Jersey Post Unveils Exquisite New Stamp Series Celebrating the Fruits of Jersey

Jersey Fruits

Fruits of Jersey issued Thursday 4th July 2024 features an array of fruits, which have been grown on the Island. Each fruit included in the stamp issue demonstrates Jersey’s ability to cultivate food usually associated with warmer climates. Jersey’s unique ability to grow fruits is partly due to the Island’s fertile soil and special farming techniques, such as *Vraicing. Additionally, due to the microclimate caused by being situated between England and France, Jersey has in the past been able to benefit from ideal weather conditions to grow an abundance of products, including the fruits featured in this issue.

The artwork for the issue was by Rosemary Blackmore, a local artist who is well-known in Jersey for her superb ability and talent with oil paints. Rosemary lives in St. Ouen, a more rural area of Jersey surrounded by farmland. Having grown her own kiwi vine, she was keen to showcase the vibrancy and richness of fruits farmed on the Island. Eight stamps have been issued, alongside a unique day of issue postmark featuring a collection of fruits. The stamps themselves, include the following fruits:

Brown Turkey Fig (60p) The variety of fig most commonly grown in Jersey is the Brown Turkey Fig. This variety, known locally as the Jersey Fig grows well in sunny sheltered spaces. It is a hardy variety that produces an abundance of ripened fruit during the longer summers.

Cider Apples (98.1p) The first recorded evidence of cider in Jersey dates from the 15th century but it was probably made here long before that for local consumption. Cider quickly became a thriving local industry, the legacy of which is still easy to find with many vergees of cider apple orchards still dotted around the island.

Medlar (98.2p) Originating from Western Asia and the Caucasus, the Medlar was introduced to Central and Southern Europe by the Romans, and enjoyed popularity during the Middle Ages but has since become largely obscure. Nonetheless, the common Medlar remains noteworthy for its aromatic fruits reminiscent of apples, ideal for making jams, jellies, and chutneys in Jersey.

Damson Plum (£1.65) The Damson Plum is a subspecies of the common plum and is native to Great Britain with Damson stones found in excavation dating back to the period of Anglo-Saxon England. The trees are commonly used as wind breakers around orchards to protect less hardy trees, most useful to growers on Island, which can be battered by Atlantic winds.

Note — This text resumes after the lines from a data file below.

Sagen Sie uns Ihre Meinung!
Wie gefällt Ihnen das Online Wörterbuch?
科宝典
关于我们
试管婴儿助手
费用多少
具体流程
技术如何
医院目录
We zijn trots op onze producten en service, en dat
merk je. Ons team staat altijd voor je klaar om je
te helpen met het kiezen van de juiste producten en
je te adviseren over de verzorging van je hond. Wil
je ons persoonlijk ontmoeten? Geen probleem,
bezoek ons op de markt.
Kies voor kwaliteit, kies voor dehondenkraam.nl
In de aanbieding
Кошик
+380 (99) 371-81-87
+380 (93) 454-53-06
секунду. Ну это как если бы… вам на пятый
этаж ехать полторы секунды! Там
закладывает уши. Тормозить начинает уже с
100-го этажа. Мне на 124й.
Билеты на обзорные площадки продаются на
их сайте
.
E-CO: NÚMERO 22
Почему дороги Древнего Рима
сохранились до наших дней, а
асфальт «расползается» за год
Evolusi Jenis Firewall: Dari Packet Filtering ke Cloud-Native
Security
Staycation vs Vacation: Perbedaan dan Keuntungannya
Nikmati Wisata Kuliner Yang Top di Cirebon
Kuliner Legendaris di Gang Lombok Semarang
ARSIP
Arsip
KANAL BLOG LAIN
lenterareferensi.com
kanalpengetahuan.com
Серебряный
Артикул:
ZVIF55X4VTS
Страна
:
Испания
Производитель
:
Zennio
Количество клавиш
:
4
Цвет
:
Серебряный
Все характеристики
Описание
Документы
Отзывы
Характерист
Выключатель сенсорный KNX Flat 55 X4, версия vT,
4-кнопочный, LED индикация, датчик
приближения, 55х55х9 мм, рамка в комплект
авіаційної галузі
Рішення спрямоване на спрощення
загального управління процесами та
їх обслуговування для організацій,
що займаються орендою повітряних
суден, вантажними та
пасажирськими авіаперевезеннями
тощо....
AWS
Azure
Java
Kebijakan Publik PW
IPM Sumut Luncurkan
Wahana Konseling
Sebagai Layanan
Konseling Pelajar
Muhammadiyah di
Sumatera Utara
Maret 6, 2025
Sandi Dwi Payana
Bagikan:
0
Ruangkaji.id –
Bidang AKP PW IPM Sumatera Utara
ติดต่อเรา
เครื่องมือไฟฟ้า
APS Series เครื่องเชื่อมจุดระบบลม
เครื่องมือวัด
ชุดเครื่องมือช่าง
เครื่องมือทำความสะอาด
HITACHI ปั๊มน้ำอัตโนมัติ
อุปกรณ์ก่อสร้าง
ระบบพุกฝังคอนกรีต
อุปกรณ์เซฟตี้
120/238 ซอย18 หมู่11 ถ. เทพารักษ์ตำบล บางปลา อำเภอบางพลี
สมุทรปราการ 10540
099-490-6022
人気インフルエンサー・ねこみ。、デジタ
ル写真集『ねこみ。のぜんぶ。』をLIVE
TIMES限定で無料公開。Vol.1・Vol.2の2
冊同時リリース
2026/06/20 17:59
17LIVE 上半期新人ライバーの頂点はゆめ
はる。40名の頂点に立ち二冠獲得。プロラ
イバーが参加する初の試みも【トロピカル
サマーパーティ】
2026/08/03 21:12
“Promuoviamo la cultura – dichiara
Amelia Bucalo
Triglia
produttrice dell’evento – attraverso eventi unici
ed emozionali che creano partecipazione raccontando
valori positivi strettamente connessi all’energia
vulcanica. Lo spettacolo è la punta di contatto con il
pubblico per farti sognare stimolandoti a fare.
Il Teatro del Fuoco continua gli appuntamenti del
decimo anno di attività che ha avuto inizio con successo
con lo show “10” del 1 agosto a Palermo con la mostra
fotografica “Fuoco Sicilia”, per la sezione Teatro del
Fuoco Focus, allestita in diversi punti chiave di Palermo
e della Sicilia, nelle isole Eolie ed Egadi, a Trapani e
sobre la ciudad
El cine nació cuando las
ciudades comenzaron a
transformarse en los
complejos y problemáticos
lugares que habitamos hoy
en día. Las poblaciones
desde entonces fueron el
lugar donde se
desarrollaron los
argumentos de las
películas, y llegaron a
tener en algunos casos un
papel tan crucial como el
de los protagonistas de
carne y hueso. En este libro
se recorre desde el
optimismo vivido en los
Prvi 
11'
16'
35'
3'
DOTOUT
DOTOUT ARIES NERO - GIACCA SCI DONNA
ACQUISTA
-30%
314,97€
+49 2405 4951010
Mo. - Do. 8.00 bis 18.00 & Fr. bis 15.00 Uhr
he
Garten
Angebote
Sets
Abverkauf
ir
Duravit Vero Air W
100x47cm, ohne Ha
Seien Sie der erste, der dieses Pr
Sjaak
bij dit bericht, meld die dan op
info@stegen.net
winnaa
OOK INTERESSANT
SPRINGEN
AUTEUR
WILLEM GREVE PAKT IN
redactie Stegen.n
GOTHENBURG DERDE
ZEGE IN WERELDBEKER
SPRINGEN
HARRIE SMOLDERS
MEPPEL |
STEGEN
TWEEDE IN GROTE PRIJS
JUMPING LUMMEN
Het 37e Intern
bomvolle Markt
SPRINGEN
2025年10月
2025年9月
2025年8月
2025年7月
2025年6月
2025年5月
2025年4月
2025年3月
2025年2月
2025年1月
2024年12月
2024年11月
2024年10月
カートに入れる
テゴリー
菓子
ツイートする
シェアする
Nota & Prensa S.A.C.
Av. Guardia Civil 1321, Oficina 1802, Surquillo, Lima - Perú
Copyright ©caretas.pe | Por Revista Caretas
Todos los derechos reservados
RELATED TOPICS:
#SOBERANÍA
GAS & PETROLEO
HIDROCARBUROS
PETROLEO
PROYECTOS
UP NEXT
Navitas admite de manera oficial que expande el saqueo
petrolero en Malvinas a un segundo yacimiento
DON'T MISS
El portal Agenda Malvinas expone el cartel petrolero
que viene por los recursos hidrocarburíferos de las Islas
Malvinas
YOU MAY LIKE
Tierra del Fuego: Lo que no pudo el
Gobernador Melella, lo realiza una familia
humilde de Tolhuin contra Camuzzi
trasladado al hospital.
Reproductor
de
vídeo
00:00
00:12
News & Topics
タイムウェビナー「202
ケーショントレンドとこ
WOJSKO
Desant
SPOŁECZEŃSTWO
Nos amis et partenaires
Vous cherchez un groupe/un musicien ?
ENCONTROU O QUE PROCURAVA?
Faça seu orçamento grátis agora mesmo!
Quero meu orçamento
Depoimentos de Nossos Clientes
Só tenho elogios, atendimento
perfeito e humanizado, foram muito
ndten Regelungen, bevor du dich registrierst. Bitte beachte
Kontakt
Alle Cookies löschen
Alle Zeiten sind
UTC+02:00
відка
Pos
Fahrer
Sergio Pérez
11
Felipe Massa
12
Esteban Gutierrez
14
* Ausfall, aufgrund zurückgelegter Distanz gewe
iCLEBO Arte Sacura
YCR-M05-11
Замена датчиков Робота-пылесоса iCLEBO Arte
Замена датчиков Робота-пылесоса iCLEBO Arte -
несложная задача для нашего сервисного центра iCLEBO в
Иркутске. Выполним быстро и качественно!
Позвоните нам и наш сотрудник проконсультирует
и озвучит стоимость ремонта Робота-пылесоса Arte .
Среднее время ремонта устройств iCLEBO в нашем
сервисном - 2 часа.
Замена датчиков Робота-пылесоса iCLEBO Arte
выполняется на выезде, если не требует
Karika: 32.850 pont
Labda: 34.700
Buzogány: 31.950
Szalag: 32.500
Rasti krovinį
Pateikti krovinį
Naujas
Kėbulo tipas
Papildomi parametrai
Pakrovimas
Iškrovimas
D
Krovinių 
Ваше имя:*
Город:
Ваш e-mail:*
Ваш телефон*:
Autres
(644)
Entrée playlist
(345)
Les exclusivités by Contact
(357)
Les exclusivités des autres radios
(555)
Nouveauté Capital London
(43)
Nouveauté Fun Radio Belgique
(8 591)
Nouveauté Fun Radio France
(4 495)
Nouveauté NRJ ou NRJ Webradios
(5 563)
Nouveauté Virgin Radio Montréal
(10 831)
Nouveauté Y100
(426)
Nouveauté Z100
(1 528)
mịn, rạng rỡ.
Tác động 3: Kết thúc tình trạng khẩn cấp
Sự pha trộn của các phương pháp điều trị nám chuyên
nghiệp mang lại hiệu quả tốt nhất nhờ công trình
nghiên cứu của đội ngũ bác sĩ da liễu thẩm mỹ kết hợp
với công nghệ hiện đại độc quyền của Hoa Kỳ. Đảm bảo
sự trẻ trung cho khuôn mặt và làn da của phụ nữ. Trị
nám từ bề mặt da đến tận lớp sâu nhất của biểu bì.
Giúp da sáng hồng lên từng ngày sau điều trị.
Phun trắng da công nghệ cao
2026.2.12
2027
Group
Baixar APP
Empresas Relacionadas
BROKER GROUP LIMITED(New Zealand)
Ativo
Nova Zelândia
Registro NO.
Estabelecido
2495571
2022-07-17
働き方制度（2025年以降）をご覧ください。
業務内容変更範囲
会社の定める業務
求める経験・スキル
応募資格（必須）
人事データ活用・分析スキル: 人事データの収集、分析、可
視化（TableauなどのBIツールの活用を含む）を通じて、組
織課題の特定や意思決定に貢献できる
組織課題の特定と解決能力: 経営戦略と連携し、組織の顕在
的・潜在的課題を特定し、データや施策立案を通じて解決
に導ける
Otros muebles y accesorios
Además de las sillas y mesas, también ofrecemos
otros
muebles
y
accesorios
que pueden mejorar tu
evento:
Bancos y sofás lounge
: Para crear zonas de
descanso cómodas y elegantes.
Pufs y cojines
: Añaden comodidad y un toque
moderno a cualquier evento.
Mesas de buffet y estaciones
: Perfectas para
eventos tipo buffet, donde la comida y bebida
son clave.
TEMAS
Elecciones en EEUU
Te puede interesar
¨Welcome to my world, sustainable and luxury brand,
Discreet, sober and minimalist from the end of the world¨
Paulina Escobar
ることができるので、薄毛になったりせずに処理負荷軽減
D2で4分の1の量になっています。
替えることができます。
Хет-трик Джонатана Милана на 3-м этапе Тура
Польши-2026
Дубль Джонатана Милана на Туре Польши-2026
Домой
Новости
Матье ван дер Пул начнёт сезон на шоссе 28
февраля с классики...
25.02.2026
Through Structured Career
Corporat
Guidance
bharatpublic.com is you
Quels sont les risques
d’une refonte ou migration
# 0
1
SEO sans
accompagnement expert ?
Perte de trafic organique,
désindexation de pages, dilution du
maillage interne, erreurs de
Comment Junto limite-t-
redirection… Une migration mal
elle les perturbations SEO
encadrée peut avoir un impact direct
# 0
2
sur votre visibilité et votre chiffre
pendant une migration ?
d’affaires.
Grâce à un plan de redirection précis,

Chaumontel Pear (£2.15) From its origins in France, named for the small town of Chaumontel, North of Paris, to the gardens of Jersey the pear was esteemed for its ‘unrivalled flavour’. The fruit grew in popularity during the 18th and 19th centuries with the Jersey produce winning many awards for superior size and flavour.

Strawberry (£2.95) A staple of the British summertime, strawberries are grown in abundance during the summer months in Jersey. The delicious fruit are enjoyed fresh and makes a wonderful jam, appreciated as part of the classic Scones, Jam and Cream combination.

Kiwi Fruit (£3.75) Sheltered, sunny spots are available in abundance in Jersey, providing the perfect growing conditions for Kiwi fruit, also known as the ‘Chinese Gooseberry’. The fruit is native to China but grown worldwide, most notably in New Zealand. However, hardier varieties can be found in Russia. Kiwi fruit has its own unique, sweet flavour, featuring green flesh and distinct black seeds.

Quince (4.85) Believed to trace its origins to the Caucasus region of Western Asia, quince has been cultivated around the world for centuries, including the British Isles. The trees blossom in spring, with fruits ripening in late autumn. Known for its distinctive flavour, quince is often characterized as tart, aromatic, and faintly floral. Upon cooking, it transforms into a delightful blend of sweet and tangy notes, with nuances reminiscent of both apple and pear, offering a delicious balance of sweetness and acidity.